While the Single Convention addressed the drugs that had been the greatest source of addiction in the past, it failed to encompass the psychoactive drugs that became quite popular during the decade following the Convention. To address these newer drugs of abuse, such as amphetamines, barbiturates, and psychedelics, another United Nations treaty was signed in 1971. The wording of the Convention on Psychotropic Substances was designed to allow for the potential inclusion of nearly any drug that fell outside the scope of the Single Convention. Like the Single Convention, the Convention on Psychotropic Substances also places drugs in schedules and attempts to limit use of psychoactive drugs to medical and scientific purposes.

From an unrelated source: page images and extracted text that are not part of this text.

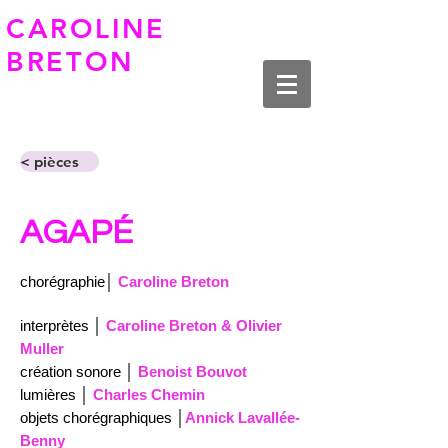
CAROLINE
BRETON
< pièces
AGAPÉ
chorégraphie│
Caroline Breton
interprètes │
Caroline Breton & Olivier
Muller
création sonore │
Benoist Bouvot
lumières │
Charles Chemin
objets chorégraphiques │
Annick Lavallée-
Benny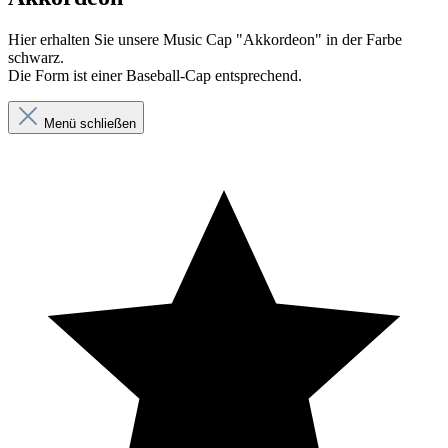
Hier erhalten Sie unsere Music Cap "Akkordeon" in der Farbe
schwarz.
Die Form ist einer Baseball-Cap entsprechend.
Menü schließen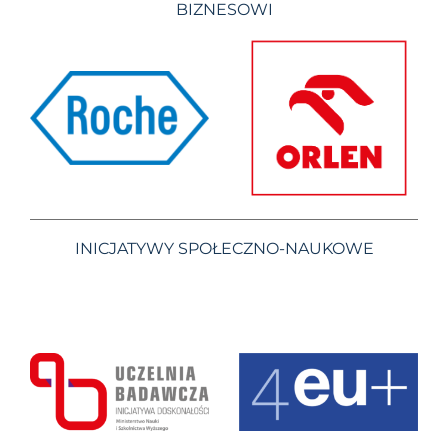
BIZNESOWI
INICJATYWY SPOŁECZNO-NAUKOWE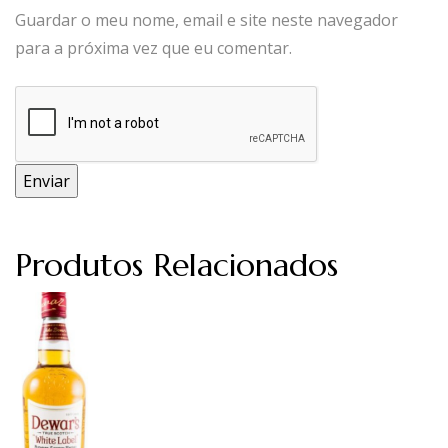
Guardar o meu nome, email e site neste navegador
para a próxima vez que eu comentar.
Produtos Relacionados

These international treaties have shaped the way the modern world views psychoactive drugs and their use. Now tightly controlled, non-medical and non-scientific use of many of these drugs carries criminal penalties in most countries. Some drugs, like tobacco, alcohol, and caffeinated products, continue to be have legal recreational uses; the illegality of others, notably cannabis, are highly contested. Still, overall, the modern attitude toward the use of psychoactive drugs is that it can be dangerously addictive, prone to abuse, have negative health and social consequences, and should be well-regulated. Drugs that a century ago were widely and legally available in tonics, beverages, and medications—such as cocaine and heroin—have been recognized as highly addictive and their recreational use is now illegal.

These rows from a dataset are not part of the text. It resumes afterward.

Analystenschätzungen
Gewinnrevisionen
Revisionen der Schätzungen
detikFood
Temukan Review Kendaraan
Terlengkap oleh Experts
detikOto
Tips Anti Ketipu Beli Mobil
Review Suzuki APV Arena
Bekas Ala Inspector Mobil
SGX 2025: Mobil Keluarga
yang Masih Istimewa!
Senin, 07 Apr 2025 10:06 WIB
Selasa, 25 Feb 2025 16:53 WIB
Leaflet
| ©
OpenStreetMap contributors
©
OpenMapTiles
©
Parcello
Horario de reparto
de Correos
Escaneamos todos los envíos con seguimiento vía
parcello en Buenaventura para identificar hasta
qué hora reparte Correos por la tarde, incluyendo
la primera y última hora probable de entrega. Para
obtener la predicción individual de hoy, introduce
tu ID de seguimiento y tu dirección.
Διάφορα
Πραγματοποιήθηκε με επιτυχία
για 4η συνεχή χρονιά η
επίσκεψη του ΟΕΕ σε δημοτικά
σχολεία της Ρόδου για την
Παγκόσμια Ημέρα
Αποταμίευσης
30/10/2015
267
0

While drug use was widely considered to be under the purview of medical professionals during the 19th century, early in the 20th century it became a social and criminal matter. In some ways, the modern view of drug use is similar to that of the late 19th century, based more heavily in science than in morality. Extensive research is being conducted in order to learn the biological and psychological roots of addiction, and treatment programs are available for addicts. At the same time, the use of psychoactive drugs continues to be criminalized in the modern world. Certain drugs, such as methamphetamine, crack, and heroin, are associated with criminal behavior and social deviation. Use of other drugs, particularly cannabis and abuse of prescription drugs, are associated with the middle and upper classes and are viewed more tolerantly by society—perhaps why they are the most frequently abused drugs in the United States. Just as patent medicines were a driving force behind the widespread drug addiction of the 19th century, in today's world prescription drugs are widely abused and a primary area of concern in the 21st century. Over the course of human history, as changes in religion, culture, and science have led to the creation of new drugs and discovery of new uses for old drugs, human society's attitudes toward psychoactive substances have continued to evolve, as they no doubt will continue to do in the future.